Marion also pointed out that the town’s zoning laws permit employees of businesses to legally live on the premises, an argument Randolph cited in his memo the next day.

Randolph recommended in his memo that the council “hear presentations in regard to this matter from all interested parties including, but not limited to, the neighbors to Mar-a-Lago, their representatives, representatives of former President Trump, the Mar-a-Lago Club and other interested parties” before deciding what to do next.

When that might happen, if it happens at all, is not clear. The council lists the issue only as a “presentation” by Randolph on its agenda, not as an item up for a formal vote. Trump, in the meantime, has been living at Mar-a-Lago full time since Jan. 20, the day of successor Joe Biden’s inauguration.

The legal review by Randolph was sparked by complaints by some residents and lawyer Reginald Stambaugh, who cited Trump’s promise at the time of the 1993 agreement. Stambaugh did not respond to HuffPost queries on Monday but wrote in a Dec. 15 letter to the town council that there were a number of homes on the market in Palm Beach that Trump could choose from to live in if he wanted.

Even that, however, would not be necessary, as Trump already owns three houses adjacent to Mar-a-Lago or its beach club across the street: a 10,000-square-foot oceanfront home at 1125 S. Ocean Blvd., just north of Mar-a-Lago’s beach club, which he bought from his sister Maryanne Trump Barry in 2018 for $18.5 million; a 6,000-square-foot house across the street at 1094 S. Ocean Blvd., estimated at $10.4 million; and a 3,000-square-foot house just to its west at 124 Woodbridge Road, estimated at $3.3 million.

Laurence Leamer, a Palm Beach author who wrote a book about Mar-a-Lago and Trump’s presidency, said Trump would not be happy living in any of those places because it would require a walk or a golf cart ride to visit his club, where he is certain to find admirers who have paid hundreds of thousands of dollars to join and remain as members and who will praise and compliment him when they see him.

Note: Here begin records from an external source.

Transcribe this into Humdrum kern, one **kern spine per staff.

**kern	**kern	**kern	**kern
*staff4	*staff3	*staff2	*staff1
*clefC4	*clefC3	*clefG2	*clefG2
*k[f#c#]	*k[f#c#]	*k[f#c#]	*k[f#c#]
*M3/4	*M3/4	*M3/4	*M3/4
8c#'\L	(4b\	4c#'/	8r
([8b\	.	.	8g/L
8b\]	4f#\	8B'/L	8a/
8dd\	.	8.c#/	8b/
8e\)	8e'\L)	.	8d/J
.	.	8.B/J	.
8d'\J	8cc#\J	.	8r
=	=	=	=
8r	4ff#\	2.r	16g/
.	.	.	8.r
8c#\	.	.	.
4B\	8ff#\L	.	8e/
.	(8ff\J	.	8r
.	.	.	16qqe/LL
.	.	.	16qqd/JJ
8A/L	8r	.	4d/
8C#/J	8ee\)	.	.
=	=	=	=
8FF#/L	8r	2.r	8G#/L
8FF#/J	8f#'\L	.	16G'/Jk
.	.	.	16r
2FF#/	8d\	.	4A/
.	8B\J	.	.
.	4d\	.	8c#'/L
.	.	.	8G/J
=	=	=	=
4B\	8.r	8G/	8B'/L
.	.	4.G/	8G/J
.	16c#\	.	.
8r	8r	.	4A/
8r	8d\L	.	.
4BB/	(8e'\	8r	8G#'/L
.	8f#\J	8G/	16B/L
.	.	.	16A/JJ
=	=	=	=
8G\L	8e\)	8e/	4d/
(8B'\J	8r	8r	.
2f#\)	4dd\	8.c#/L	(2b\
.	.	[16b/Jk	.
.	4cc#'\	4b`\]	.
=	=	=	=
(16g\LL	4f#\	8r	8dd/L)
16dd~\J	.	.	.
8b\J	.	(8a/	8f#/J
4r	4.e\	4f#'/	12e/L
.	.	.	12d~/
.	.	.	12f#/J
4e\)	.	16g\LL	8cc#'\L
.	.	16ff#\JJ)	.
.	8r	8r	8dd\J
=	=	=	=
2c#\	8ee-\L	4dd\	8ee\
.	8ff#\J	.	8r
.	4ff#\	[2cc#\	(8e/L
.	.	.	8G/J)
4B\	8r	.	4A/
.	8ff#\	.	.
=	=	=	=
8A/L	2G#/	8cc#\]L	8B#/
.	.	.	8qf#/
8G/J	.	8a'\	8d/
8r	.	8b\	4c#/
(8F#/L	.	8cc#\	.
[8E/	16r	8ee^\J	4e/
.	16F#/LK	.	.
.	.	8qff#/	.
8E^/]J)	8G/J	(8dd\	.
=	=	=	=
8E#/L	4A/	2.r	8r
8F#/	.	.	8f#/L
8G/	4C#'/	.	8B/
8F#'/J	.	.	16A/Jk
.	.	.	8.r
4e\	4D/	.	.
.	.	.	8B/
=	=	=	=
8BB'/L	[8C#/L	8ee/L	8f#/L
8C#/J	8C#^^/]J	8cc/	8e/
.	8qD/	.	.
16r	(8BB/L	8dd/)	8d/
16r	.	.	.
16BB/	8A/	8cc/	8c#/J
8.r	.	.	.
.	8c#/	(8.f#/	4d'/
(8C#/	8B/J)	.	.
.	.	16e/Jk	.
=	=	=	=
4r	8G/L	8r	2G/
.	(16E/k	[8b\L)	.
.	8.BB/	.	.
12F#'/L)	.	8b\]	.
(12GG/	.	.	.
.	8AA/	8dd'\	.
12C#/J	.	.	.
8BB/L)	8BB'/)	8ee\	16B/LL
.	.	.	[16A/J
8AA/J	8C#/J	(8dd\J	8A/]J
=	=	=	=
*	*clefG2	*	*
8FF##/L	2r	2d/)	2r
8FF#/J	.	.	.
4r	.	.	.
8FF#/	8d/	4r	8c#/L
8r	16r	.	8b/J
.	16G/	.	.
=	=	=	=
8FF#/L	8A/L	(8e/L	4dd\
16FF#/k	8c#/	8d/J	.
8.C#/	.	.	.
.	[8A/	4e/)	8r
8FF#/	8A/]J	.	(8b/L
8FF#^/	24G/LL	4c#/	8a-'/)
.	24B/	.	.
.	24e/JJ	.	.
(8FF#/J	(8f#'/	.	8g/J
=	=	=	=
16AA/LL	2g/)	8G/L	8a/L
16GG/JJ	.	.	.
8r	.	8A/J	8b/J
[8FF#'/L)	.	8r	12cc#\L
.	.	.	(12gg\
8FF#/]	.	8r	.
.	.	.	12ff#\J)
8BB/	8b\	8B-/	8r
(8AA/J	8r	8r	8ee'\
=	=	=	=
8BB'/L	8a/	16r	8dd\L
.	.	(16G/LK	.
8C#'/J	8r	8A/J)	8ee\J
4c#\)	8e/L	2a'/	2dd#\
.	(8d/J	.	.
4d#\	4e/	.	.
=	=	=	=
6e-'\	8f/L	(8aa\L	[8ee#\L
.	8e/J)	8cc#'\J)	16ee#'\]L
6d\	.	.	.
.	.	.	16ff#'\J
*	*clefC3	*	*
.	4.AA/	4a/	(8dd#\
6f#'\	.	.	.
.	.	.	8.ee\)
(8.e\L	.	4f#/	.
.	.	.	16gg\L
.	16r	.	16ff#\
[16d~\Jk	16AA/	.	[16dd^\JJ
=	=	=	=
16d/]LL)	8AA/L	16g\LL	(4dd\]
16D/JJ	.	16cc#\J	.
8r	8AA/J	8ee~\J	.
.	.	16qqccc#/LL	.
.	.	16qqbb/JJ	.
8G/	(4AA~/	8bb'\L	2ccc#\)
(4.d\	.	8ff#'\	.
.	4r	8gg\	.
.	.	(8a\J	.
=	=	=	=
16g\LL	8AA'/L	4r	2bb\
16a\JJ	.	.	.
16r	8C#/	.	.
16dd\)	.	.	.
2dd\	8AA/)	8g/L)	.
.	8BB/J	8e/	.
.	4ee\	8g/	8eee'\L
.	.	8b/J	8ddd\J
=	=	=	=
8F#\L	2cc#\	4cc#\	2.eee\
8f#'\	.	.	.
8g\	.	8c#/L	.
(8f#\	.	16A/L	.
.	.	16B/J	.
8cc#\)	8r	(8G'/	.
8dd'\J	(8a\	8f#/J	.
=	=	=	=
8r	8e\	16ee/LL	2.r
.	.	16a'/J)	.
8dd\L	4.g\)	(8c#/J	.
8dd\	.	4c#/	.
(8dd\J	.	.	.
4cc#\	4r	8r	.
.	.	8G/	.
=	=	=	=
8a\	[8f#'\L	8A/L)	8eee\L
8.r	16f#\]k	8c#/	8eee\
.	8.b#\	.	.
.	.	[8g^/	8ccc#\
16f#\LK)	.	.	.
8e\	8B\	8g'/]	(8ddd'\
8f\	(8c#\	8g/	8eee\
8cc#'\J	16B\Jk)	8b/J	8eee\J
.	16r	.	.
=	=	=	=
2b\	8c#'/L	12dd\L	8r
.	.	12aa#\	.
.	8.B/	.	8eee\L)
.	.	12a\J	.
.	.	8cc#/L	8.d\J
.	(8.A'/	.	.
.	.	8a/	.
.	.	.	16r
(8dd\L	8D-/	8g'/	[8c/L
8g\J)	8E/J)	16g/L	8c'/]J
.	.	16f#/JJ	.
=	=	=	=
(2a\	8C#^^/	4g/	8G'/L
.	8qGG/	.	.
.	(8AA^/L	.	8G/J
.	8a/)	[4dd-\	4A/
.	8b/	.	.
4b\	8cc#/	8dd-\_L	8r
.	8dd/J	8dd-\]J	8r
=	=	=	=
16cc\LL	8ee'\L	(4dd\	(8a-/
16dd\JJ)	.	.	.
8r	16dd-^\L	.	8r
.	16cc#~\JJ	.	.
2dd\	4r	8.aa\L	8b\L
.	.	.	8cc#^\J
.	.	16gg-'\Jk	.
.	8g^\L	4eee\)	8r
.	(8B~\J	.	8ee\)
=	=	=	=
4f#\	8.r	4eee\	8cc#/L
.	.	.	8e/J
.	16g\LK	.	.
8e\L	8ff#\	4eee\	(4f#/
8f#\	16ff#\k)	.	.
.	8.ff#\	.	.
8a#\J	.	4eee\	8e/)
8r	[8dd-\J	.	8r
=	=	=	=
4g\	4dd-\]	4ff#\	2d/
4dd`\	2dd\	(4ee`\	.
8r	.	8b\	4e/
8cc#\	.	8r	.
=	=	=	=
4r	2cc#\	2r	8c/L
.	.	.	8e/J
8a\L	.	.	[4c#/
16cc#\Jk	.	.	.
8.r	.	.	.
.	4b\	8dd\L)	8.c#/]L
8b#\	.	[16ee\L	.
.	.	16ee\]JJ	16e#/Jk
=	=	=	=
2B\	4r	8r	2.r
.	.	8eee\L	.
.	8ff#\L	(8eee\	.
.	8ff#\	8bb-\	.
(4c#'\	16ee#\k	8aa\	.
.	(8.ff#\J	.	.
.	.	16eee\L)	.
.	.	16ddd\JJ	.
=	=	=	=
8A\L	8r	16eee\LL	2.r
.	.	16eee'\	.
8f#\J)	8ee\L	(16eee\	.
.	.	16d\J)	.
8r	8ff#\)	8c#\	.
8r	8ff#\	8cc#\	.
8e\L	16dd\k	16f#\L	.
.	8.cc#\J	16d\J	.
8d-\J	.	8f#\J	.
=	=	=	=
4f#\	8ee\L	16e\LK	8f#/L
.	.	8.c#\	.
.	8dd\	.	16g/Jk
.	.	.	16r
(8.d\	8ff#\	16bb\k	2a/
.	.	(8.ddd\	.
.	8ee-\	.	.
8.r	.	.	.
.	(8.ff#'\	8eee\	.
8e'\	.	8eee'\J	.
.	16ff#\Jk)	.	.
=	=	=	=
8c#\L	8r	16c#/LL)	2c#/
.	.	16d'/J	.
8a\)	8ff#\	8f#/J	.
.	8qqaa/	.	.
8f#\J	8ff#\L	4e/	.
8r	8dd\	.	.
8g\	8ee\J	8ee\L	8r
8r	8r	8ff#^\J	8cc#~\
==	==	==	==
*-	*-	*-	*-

“He needs to have people telling him he’s great all the time,” Leamer said, adding that he doubts the town council will have much interest in creating a controversy over Trump’s choice to live at Mar-a-Lago, regardless of what he promised three decades ago. “They’re not going to pick a fight with him.”

Palm Beach Town Council members are scheduled to hear Randolph’s presentation Tuesday morning, just hours before the U.S. Senate is to begin its second impeachment trial against Trump, this time for inciting a deadly insurrection at the U.S. Capitol on Jan. 6 in an attempt to overturn the election he lost two months earlier.